Die Soziologinnen erleben Berlin als Kriegsflüchtlinge mit gemischten Gefühlen – und immer auch mit einem professionellen Blick. Aus ihrer temporären Unterkunft gehen sie am ersten Wochenende zur Solidaritätsdemo zwischen Brandenburger Tor und Großem Stern – und sehen auf den Plakaten viele Friedenstauben und Appelle an Putin, den Krieg zu stoppen.

„Wir empfinden das als falsch, denn wir kommen aus einer Stadt, die bombardiert wird“, sagt Kostiuchenko. „Die Ukraine braucht keine Friedensappelle, sondern Widerstand, Waffenlieferungen und Befreiung“, ergänzt Martsenyuk. Der Wille zum Widerstand wachse bei ihren Landsleuten, bei Männern wie bei Frauen.

Nach aktuellen Umfragen seien insgesamt 75 Prozent bereit, die Ukraine mit der Waffe zu verteidigen. „Die Mobilisierung der Frauen hat schon nach dem Euromaidan und während des Krieges im Donbass begonnen“, so Martsenyuk. Ihren zivilgesellschaftlichen Einsatz würden sie nicht erst jetzt auf die Kriegssituation übertragen.

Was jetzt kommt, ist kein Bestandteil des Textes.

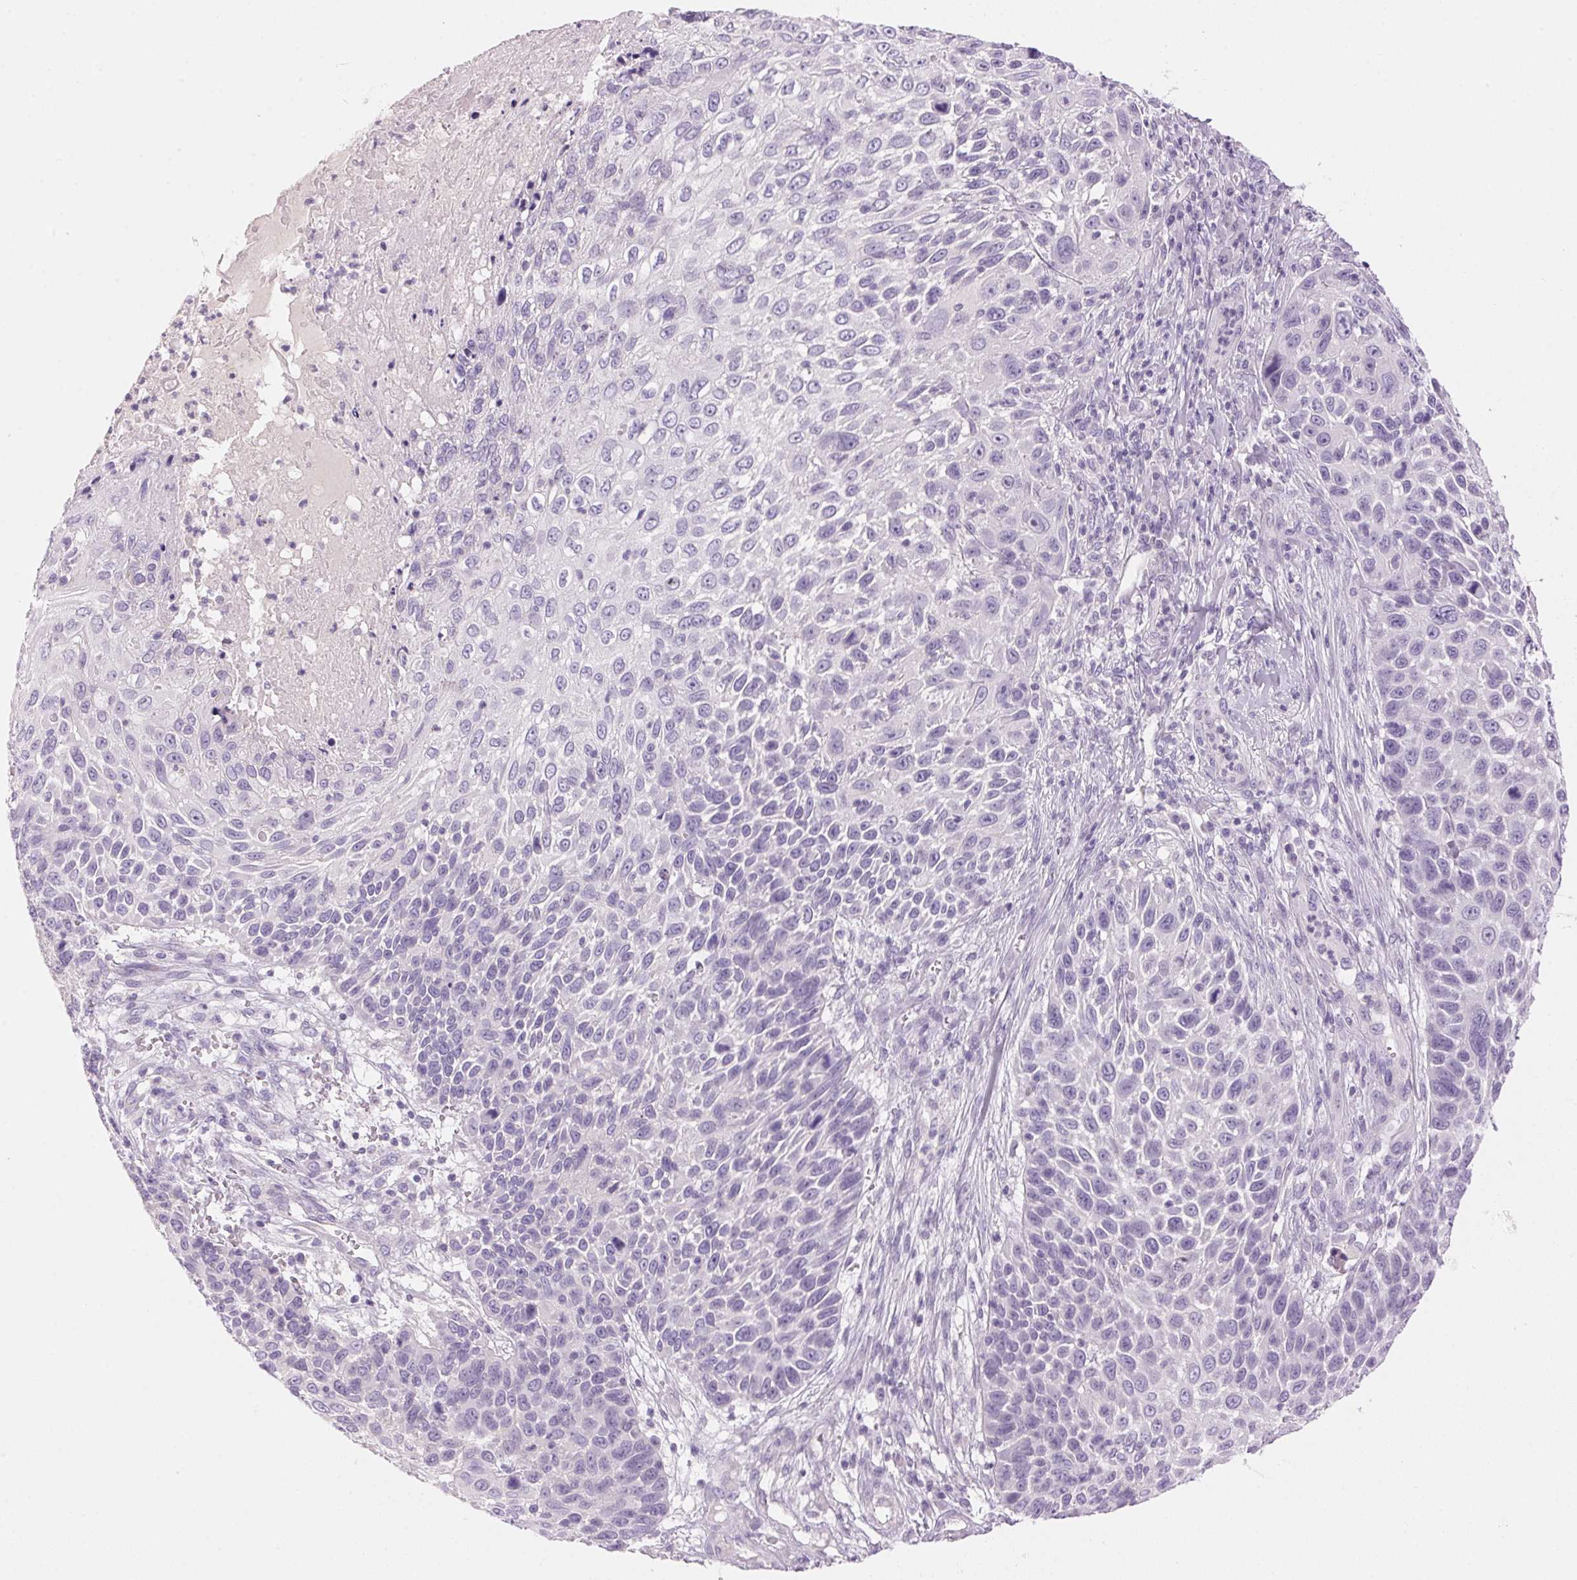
{"staining": {"intensity": "negative", "quantity": "none", "location": "none"}, "tissue": "skin cancer", "cell_type": "Tumor cells", "image_type": "cancer", "snomed": [{"axis": "morphology", "description": "Squamous cell carcinoma, NOS"}, {"axis": "topography", "description": "Skin"}], "caption": "An immunohistochemistry photomicrograph of squamous cell carcinoma (skin) is shown. There is no staining in tumor cells of squamous cell carcinoma (skin). Brightfield microscopy of immunohistochemistry stained with DAB (3,3'-diaminobenzidine) (brown) and hematoxylin (blue), captured at high magnification.", "gene": "HSD17B2", "patient": {"sex": "male", "age": 92}}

Im Westen werden auch die Frauen bewundert, die mit ihren Kindern und oft mit ihren Eltern fliehen und ihr Leben auf sich allein gestellt neu organisieren. Das Kümmern und die familiäre Logistik sei die traditionelle Rolle der Frau in der Ukraine, kontert Martsenyuk.

Die Integrationsfähigkeit der westlichen Gesellschaften müsse sich jetzt aber daran beweisen, ob sie für die Frauen Sprachkurse mit Kinderbetreuung organisieren. Und ob sie ihnen dann auch qualifizierte Jobs vermitteln, mit denen die Frauen ihre Familien ernähren können.